From elsewhere in the federal government, Sunday night’s death may provoke a sharper response.
If the first death attributed to a fully self-driving system was an eventuality the broader industry knew, with some resignation, would one day come, it was an awakening for representatives in Congress who have been mulling legislation, now in the Senate, called the AV START [American Vision for Safer Transportation through Advancement of Revolutionary Technologies] Act. Many safety advocates believe the legislation does nothing more than provide further shelter for an emboldened industry to do as it pleases.
“Crashes like this one are precisely what we have been worried about and are the reason why we have repeatedly called on Congress to make crucial safety improvements.”

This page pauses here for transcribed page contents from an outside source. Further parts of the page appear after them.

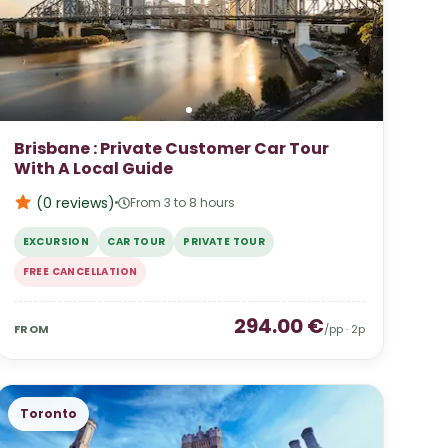
Brisbane : Private Customer Car Tour
With A Local Guide
(0
reviews
)
From 3 to 8 hours
EXCURSION
CAR TOUR
PRIVATE TOUR
FREE CANCELLATION
294.00
€
FROM
/pp ·
2
p
Toronto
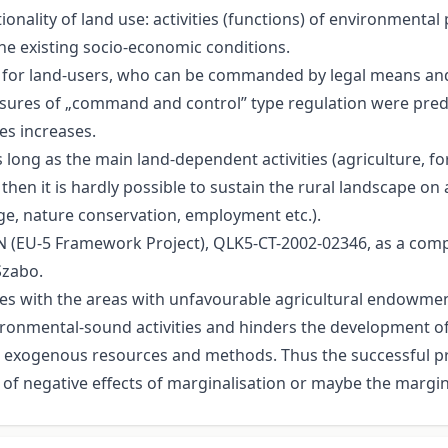
onality of land use: activities (functions) of environmental
he existing socio-economic conditions.
nly for land-users, who can be commanded by legal means 
measures of „command and control” type regulation were pre
es increases.
s long as the main land-dependent activities (agriculture, fo
 then it is hardly possible to sustain the rural landscape 
ge, nature conservation, employment etc.).
 (EU-5 Framework Project), QLK5-CT-2002-02346, as a compi
Szabo.
cides with the areas with unfavourable agricultural endow
ironmental-sound activities and hinders the development of
nd exogenous resources and methods. Thus the successful 
of negative effects of marginalisation or maybe the margina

– Cathy Chase, Advocates for Highway and Auto Safety
“This tragedy makes clear that autonomous vehicle technology has a long way to go before it is truly safe for all who share America’s roads,” Sen. Richard Blumenthal (D-Conn.) said Monday after learning of the crash. “Congress must strengthen the AV START Act with safeguards to prevent future fatalities. In our haste to enable innovation, we cannot forget basic safety.”

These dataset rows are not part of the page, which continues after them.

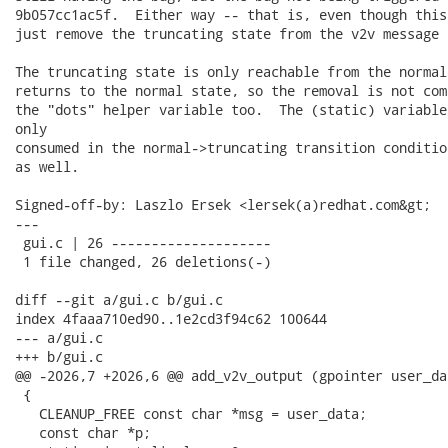
9b057cc1ac5f.  Either way -- that is, even though this
just remove the truncating state from the v2v message 
The truncating state is only reachable from the normal
returns to the normal state, so the removal is not com
the "dots" helper variable too.  The (static) variable
only

consumed in the normal->truncating transition conditio
as well.

Signed-off-by: Laszlo Ersek <lersek(a)redhat.com&gt;

---

 gui.c | 26 --------------------

 1 file changed, 26 deletions(-)

diff --git a/gui.c b/gui.c

index 4faaa710ed90..1e2cd3f94c62 100644

--- a/gui.c

+++ b/gui.c

@@ -2026,7 +2026,6 @@ add_v2v_output (gpointer user_dat
 {

   CLEANUP_FREE const char *msg = user_data;

   const char *p;
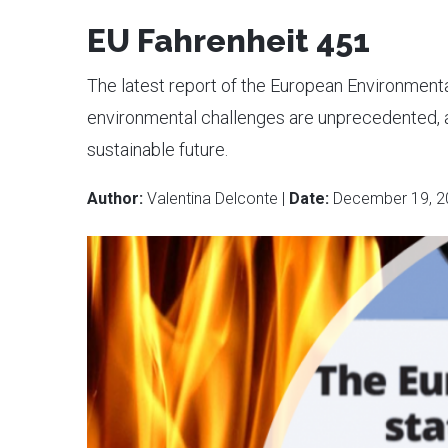
EU Fahrenheit 451
The latest report of the European Environment
environmental challenges are unprecedented, 
sustainable future.
Author:
Valentina Delconte |
Date:
December 19, 2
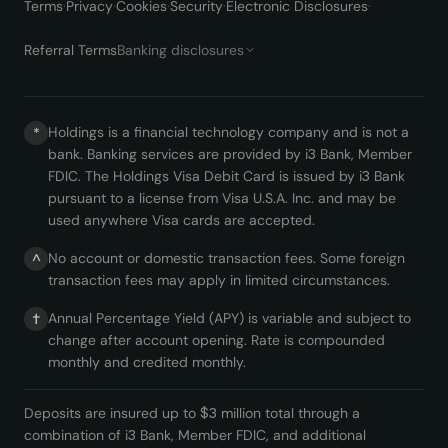
Terms
·
Privacy
·
Cookies
·
Security
·
Electronic Disclosures
·
Referral Terms
Banking disclosures
Holdings is a financial technology company and is not a
*
bank. Banking services are provided by i3 Bank, Member
FDIC. The Holdings Visa Debit Card is issued by i3 Bank
pursuant to a license from Visa U.S.A. Inc. and may be
used anywhere Visa cards are accepted.
No account or domestic transaction fees. Some foreign
^
transaction fees may apply in limited circumstances.
Annual Percentage Yield (APY) is variable and subject to
†
change after account opening. Rate is compounded
monthly and credited monthly.
Deposits are insured up to $3 million total through a
combination of i3 Bank, Member FDIC, and additional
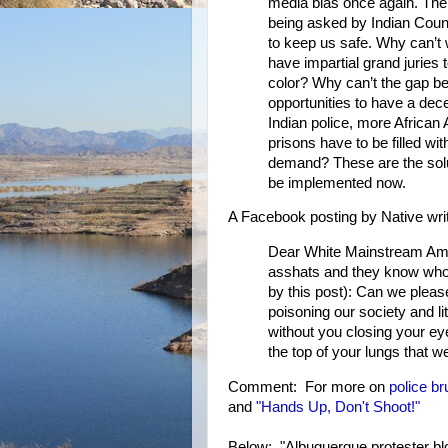
media bias once again. The 
being asked by Indian Count
to keep us safe. Why can’t
have impartial grand juries 
color? Why can’t the gap b
opportunities to have a dece
Indian police, more African
prisons have to be filled w
demand? These are the solut
be implemented now.
A Facebook posting by Native wri
Dear White Mainstream Ameri
asshats and they know who 
by this post): Can we pleas
poisoning our society and li
without you closing your ey
the top of your lungs that w
Comment: For more on
police bru
and
"Hands Up, Don't Shoot!"
Below: "Albuquerque protester blo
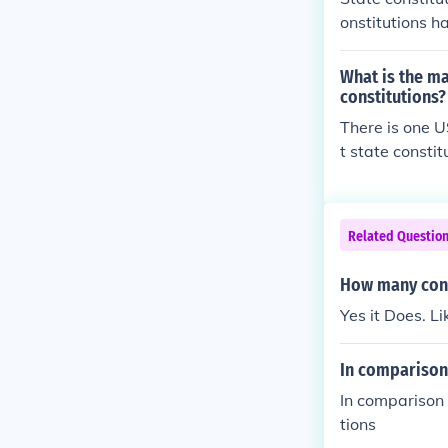
onstitutions h
Constitution i
pretations the
What is the ma
ution is amend
constitutions?
ution has adde
There is one U
t state constit
Related Questio
How many cons
Yes it Does. Li
In comparison 
In comparison 
tions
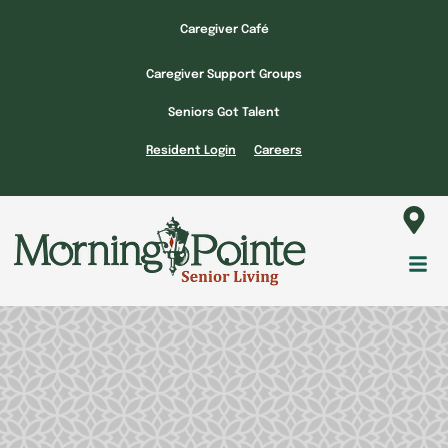
Skip
Caregiver Café
to
content
Caregiver Support Groups
Seniors Got Talent
Resident Login
Careers
Fl
M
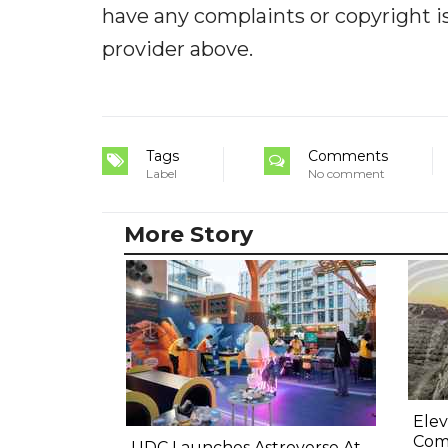
have any complaints or copyright iss
provider above.
Tags
Comments
Label
No comment
More Story
Elev
Comp
UDC Launches Astroverse At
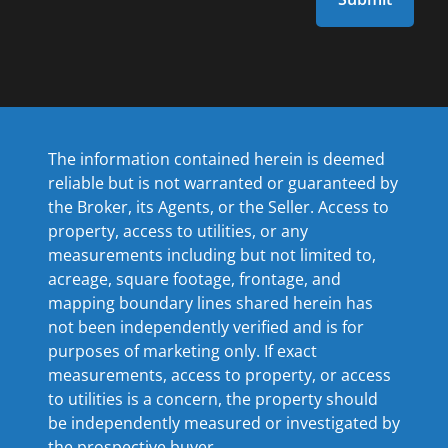
The information contained herein is deemed
reliable but is not warranted or guaranteed by
the Broker, its Agents, or the Seller. Access to
property, access to utilities, or any
measurements including but not limited to,
acreage, square footage, frontage, and
mapping boundary lines shared herein has
not been independently verified and is for
purposes of marketing only. If exact
measurements, access to property, or access
to utilities is a concern, the property should
be independently measured or investigated by
the prospective buyer.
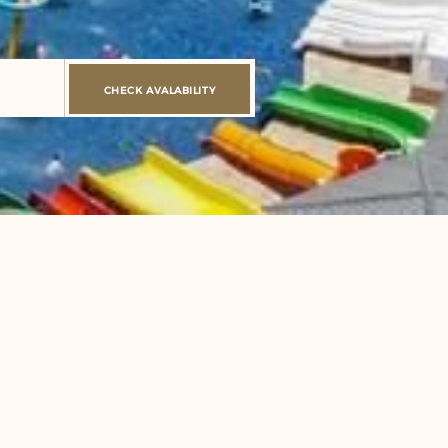
CHECK AVALABILITY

Cathy Chase, president of Advocates for Highway and Auto Safety and a frequent critic of the legislation, said: “Crashes like this one are precisely what we have been worried about and are the reason why we have repeatedly called on Congress to make crucial safety improvements to legislation that would open the floodgates for millions of driverless cars.” The bill, she said, “is a threat to public safety. Road users should not be forced to serve as crash-test dummies.” Consumer Watchdog, a California nonprofit that has closely tracked autonomous-testing developments and the regulatory environment surrounding them, has called for a national moratorium on testing in the wake of Sunday’s fatal crash.
Of course, autonomous vehicles, in profound ways, are supposed to save lives rather than claim them. A former administrator with the National Highway Traffic Safety Administration said autonomous vehicles could halve the number of deaths that occur on U.S. roads, and a study released by Intel last summer suggested automated vehicles could one day reduce the annual death toll from 40,000 to 40
While Herzberg’s death has stoked needed skepticism about automated technology, it’s important to remember that 37,461 people were killed on U.S. roads in 2016, the latest full year for which statistics are available, and that included 5987 pedestrians. Those numbers have been climbing higher in recent years despite advances in crash-avoidance and protection systems.

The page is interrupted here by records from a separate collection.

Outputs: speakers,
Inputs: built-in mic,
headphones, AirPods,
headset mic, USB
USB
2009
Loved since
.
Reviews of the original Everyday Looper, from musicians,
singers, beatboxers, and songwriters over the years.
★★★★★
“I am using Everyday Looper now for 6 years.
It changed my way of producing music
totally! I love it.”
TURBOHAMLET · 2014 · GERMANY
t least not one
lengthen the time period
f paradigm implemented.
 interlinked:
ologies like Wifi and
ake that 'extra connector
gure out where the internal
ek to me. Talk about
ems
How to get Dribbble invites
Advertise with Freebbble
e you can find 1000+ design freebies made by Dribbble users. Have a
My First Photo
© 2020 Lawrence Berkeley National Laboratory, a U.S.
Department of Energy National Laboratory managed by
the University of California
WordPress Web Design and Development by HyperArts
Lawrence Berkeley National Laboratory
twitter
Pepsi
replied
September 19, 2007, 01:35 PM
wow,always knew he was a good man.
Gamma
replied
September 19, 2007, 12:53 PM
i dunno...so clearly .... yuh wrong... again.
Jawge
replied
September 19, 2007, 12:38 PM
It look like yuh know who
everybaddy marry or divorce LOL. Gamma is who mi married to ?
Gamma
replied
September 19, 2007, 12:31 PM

In calibrating their responses in the aftermath of the first death, everyone from industry executives to regulators to safety advocates should be reminded that an average of 102 people die every day on American roads. The current state of affairs brings an unacceptable level of carnage. Yet for all the promise automated vehicles hold for tomorrow, nobody has proved the technology is demonstrably safer today.